Price. Yes, it’s important, there’s no denying that dollars and cents matter, but we don’t think they matter first. What is most relevant is finding a fit. What is the buyer looking for? Do they know what they want? What kind of experience are they looking for? There are lots of pieces of land we could afford, but that wouldn’t be right for us, so the alignment of real needs and expectations is the only place to start. If you’re going to talk money, then let it be around “Would this fit in the budget range” and then leave it there. Qualified, but still vague. We want to know just enough about whether it’s a stretch or not for a prospective buyer, then we can leave it right there and focus on the better questions on the list. 

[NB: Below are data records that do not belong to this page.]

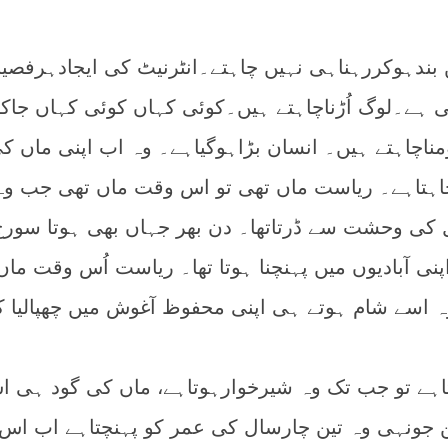
 بندہوکررہناہی نہیں چاہتے۔انٹرنیٹ کی ایجادہرفصی
ئی ہے۔لوگ اُڑناچاہتے ہیں۔کوئی کہاں کوئی کہاں جاک
ومناچاہتے ہیں۔ انسان بڑاہوگیاہے۔ وہ اب اپنی ماں ک
اچاہتاہے۔ ریاست ماں تھی تو اس وقت ماں تھی جب وہ
ل کی وحشت سے ڈرتاتھا۔ دن بھر جہاں بھی ہوتا سورج
ی آبادیوں میں پہنچنا ہوتا تھا۔ ریاست اُس وقت ماں
ہ اسے شام ہوتے ہی اپنی محفوظ آغوش میں چھپالیا 
اہے تو جب تک وہ شیرخوارہوتاہے، ماں کی گود ہی ا
 جونہی وہ تین چارسال کی عمر کو پہنچتاہے اب اس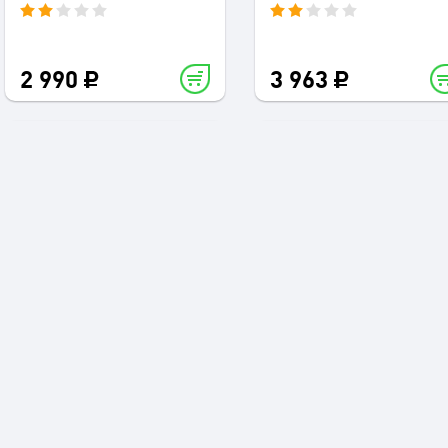
2 990
3 963
Колонки 2.1 Microlab
Колонки 5.1 Microlab M
A6311
1000B
2 990
1 990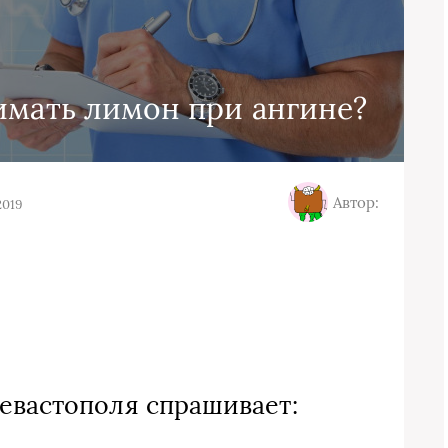
имать лимон при ангине?
Автор:
2019
евастополя спрашивает: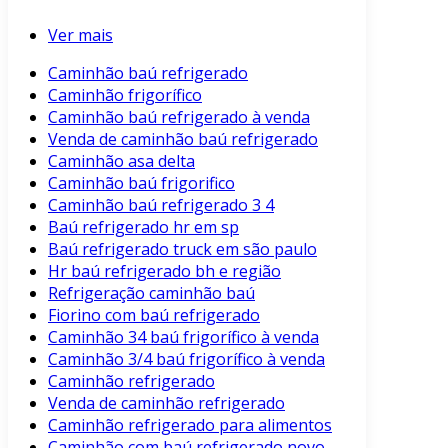
Ver mais
Caminhão baú refrigerado
Caminhão frigorífico
Caminhão baú refrigerado à venda
Venda de caminhão baú refrigerado
Caminhão asa delta
Caminhão baú frigorifico
Caminhão baú refrigerado 3 4
Baú refrigerado hr em sp
Baú refrigerado truck em são paulo
Hr baú refrigerado bh e região
Refrigeração caminhão baú
Fiorino com baú refrigerado
Caminhão 34 baú frigorífico à venda
Caminhão 3/4 baú frigorífico à venda
Caminhão refrigerado
Venda de caminhão refrigerado
Caminhão refrigerado para alimentos
Caminhão com baú refrigerado novo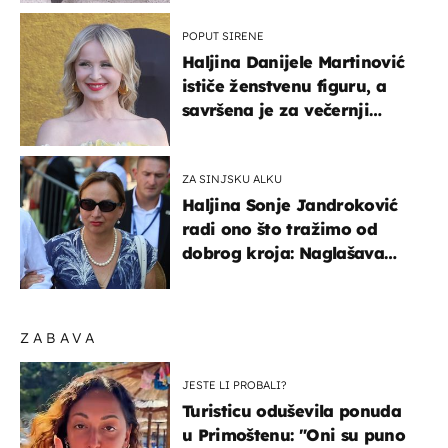
POPUT SIRENE
Haljina Danijele Martinović
ističe ženstvenu figuru, a
savršena je za večernji
izlazak na moru
ZA SINJSKU ALKU
Haljina Sonje Jandroković
radi ono što tražimo od
dobrog kroja: Naglašava
struk, a sada je i na
sniženju
ZABAVA
JESTE LI PROBALI?
Turisticu oduševila ponuda
u Primoštenu: "Oni su puno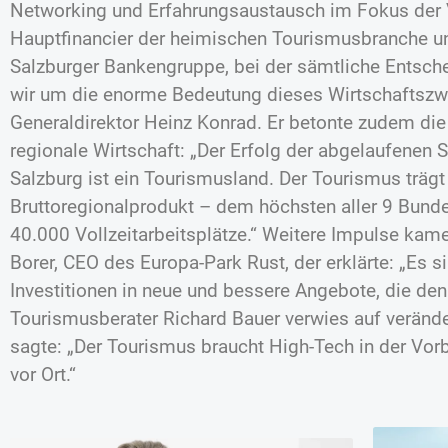
Networking und Erfahrungsaustausch im Fokus der V
Hauptfinancier der heimischen Tourismusbranche und
Salzburger Bankengruppe, bei der sämtliche Entsche
wir um die enorme Bedeutung dieses Wirtschaftszw
Generaldirektor Heinz Konrad. Er betonte zudem die
regionale Wirtschaft: „Der Erfolg der abgelaufenen
Salzburg ist ein Tourismusland. Der Tourismus träg
Bruttoregionalprodukt – dem höchsten aller 9 Bunde
40.000 Vollzeitarbeitsplätze.“ Weitere Impulse kam
Borer, CEO des Europa-Park Rust, der erklärte: „Es s
Investitionen in neue und bessere Angebote, die den 
Tourismusberater Richard Bauer verwies auf veränd
sagte: „Der Tourismus braucht High-Tech in der Vor
vor Ort.“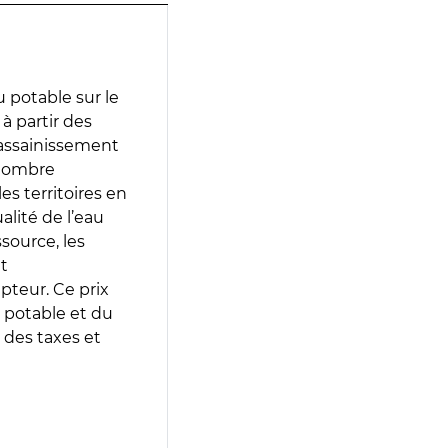
 potable sur le
 à partir des
d’assainissement
 nombre
es territoires en
lité de l’eau
source, les
t
epteur. Ce prix
 potable et du
 des taxes et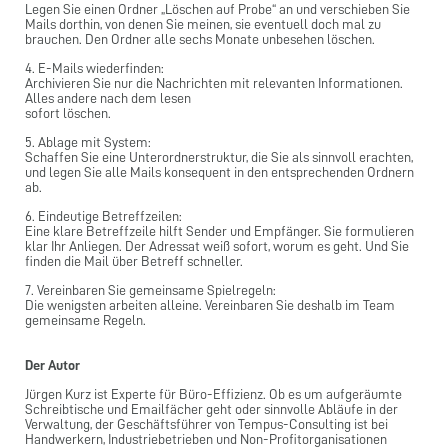
Legen Sie einen Ordner „Löschen auf Probe“ an und verschieben Sie
Mails dorthin, von denen Sie meinen, sie eventuell doch mal zu
brauchen. Den Ordner alle sechs Monate unbesehen löschen.
4. E-Mails wiederfinden:
Archivieren Sie nur die Nachrichten mit relevanten Informationen.
Alles andere nach dem lesen
sofort löschen.
5. Ablage mit System:
Schaffen Sie eine Unterordnerstruktur, die Sie als sinnvoll erachten,
und legen Sie alle Mails konsequent in den entsprechenden Ordnern
ab.
6. Eindeutige Betreffzeilen:
Eine klare Betreffzeile hilft Sender und Empfänger. Sie formulieren
klar Ihr Anliegen. Der Adressat weiß sofort, worum es geht. Und Sie
finden die Mail über Betreff schneller.
7. Vereinbaren Sie gemeinsame Spielregeln:
Die wenigsten arbeiten alleine. Vereinbaren Sie deshalb im Team
gemeinsame Regeln.
Der Autor
Jürgen Kurz ist Experte für Büro-Effizienz. Ob es um aufgeräumte
Schreibtische und Emailfächer geht oder sinnvolle Abläufe in der
Verwaltung, der Geschäftsführer von Tempus-Consulting ist bei
Handwerkern, Industriebetrieben und Non-Profitorganisationen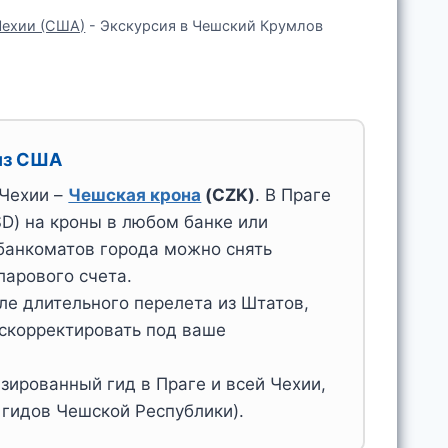
Чехии (США)
-
Экскурсия в Чешский Крумлов
из США
Чехии –
Чешская крона
(CZK)
. В Праге
D) на кроны в любом банке или
банкоматов города можно снять
арового счета.
ле длительного перелета из Штатов,
 скорректировать под ваше
зированный гид в Праге и всей Чехии,
гидов Чешской Республики).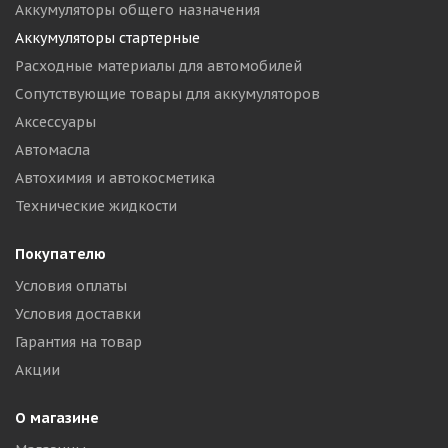
Аккумуляторы общего назначения
Аккумуляторы стартерные
Расходные материалы для автомобилей
Сопутствующие товары для аккумуляторов
Аксессуары
Автомасла
Автохимия и автокосметика
Технические жидкости
Покупателю
Условия оплаты
Условия доставки
Гарантия на товар
Акции
О магазине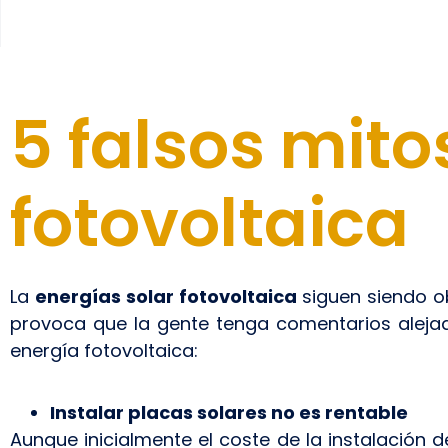
5 falsos mito
fotovoltaica
La
energías solar fotovoltaica
siguen siendo ob
provoca que la gente tenga comentarios alejad
energía fotovoltaica:
Instalar placas solares no es rentable
Aunque inicialmente el coste de la instalación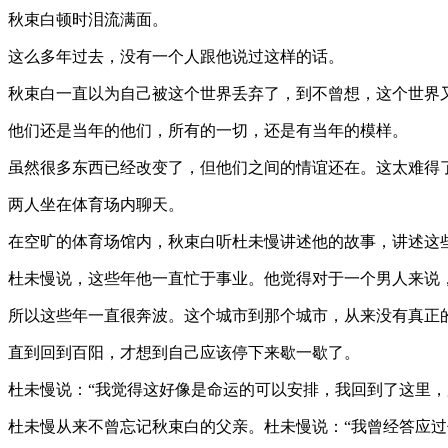
秋束白顿时泪流满面。
这么多年过去，没有一个人跟他说过这样的话。
秋束白一直以为自己被这个世界丢弃了，到不曾想，这个世界
他们还是当年的他们，所有的一切，还是有当年的模样。
虽然很多东西已经改变了，但他们之间的情谊还在。这太难得
两人坐在体育场内聊天。
在空旷的体育场馆内，秋束白听杜未慢讲述他的故事，讲述这
杜未慢说，这些年他一直忙于事业。他觉得对于一个男人来说
所以这些年一直很奔波。这个城市到那个城市，从来没有真正
直到回到百阳，才想到自己应该停下来歇一歇了。
杜未慢说：“我觉得这好像是命运的可以安排，我回到了这里，
杜未慢从来不曾忘记秋束白的父亲。杜未慢说：“我曾经答应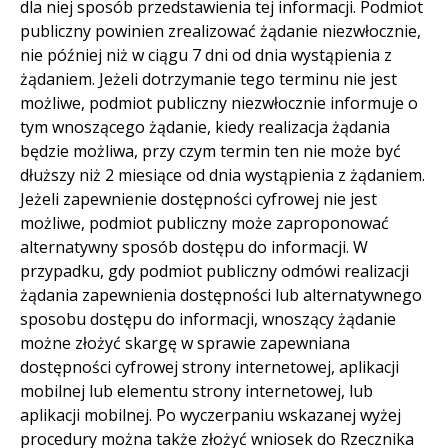
dla niej sposób przedstawienia tej informacji. Podmiot
publiczny powinien zrealizować żądanie niezwłocznie,
nie później niż w ciągu 7 dni od dnia wystąpienia z
żądaniem. Jeżeli dotrzymanie tego terminu nie jest
możliwe, podmiot publiczny niezwłocznie informuje o
tym wnoszącego żądanie, kiedy realizacja żądania
będzie możliwa, przy czym termin ten nie może być
dłuższy niż 2 miesiące od dnia wystąpienia z żądaniem.
Jeżeli zapewnienie dostępności cyfrowej nie jest
możliwe, podmiot publiczny może zaproponować
alternatywny sposób dostępu do informacji. W
przypadku, gdy podmiot publiczny odmówi realizacji
żądania zapewnienia dostępności lub alternatywnego
sposobu dostępu do informacji, wnoszący żądanie
możne złożyć skargę w sprawie zapewniana
dostępności cyfrowej strony internetowej, aplikacji
mobilnej lub elementu strony internetowej, lub
aplikacji mobilnej. Po wyczerpaniu wskazanej wyżej
procedury można także złożyć wniosek do Rzecznika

And then there’s the seller. In our history, we have met very few sellers who only care about getting the highest price possible and have absolutely no other conditions. This dismays most modern economic theories of capitalism, but let’s talk it out. Every seller we have represented has some kind of list of criteria, some are shorter, some are longer, but there are other things that matter to them beyond just price. For many, they just don’t want to be dragged through a brutal negotiating process, others have deep relationships with their neighbors and want to find a buyer who will “fit the neighborhood” so to speak. Many sellers would never consider a developer as a buyer, wanting to preserve the integrity of the land they’ve worked hard to improve. So we’re back to alignment. A potential buyer needs to be well-vetted before we waste anyone’s time, and the quickest way to pause the conversation is by taking price off the menu. It’s harsh, but it sets us up with a new and improved conversation from the get-go. A conversation that aligns with the real priorities list.

Better Transactions

It’s imperative that we all get off on the right foot. We’ve never seen a relationship that began with confrontation and posturing ever right itself and smooth out. Choppy waters turn into storms. Many of the high net worth folks we spend time with would say that they’d be willing to leave money on the table if it meant doing a deal with people they liked and enjoyed doing business with. And when a property changes hands, you’re certainly doing business with someone. We’ve operated too long on the assumption that we’ve got to squeeze every penny out of every deal, that’s how you make good commissions right? Wrong! Leave money on the table if it means you can have a peaceful, high character, no bullshit deal. What goes around comes around and people with this kind of experience locked in their memory aren’t sure to forget it. That’s the longer, “relationships first” view. We put ourselves third in line, after a buyer and after a seller, even if we only represent one of them. High character people want and deserve to have an experience that’s peaceful and satisfying. And anyone who knows anything about making and spending money knows that peace is worth something. 

So let’s drop our assumptions for a second, and really think about the main goal. Price ain’t everything. Relationships, High Character, and Peace are the priority. So let’s slow down a second and see where the right things get all of us in the long run.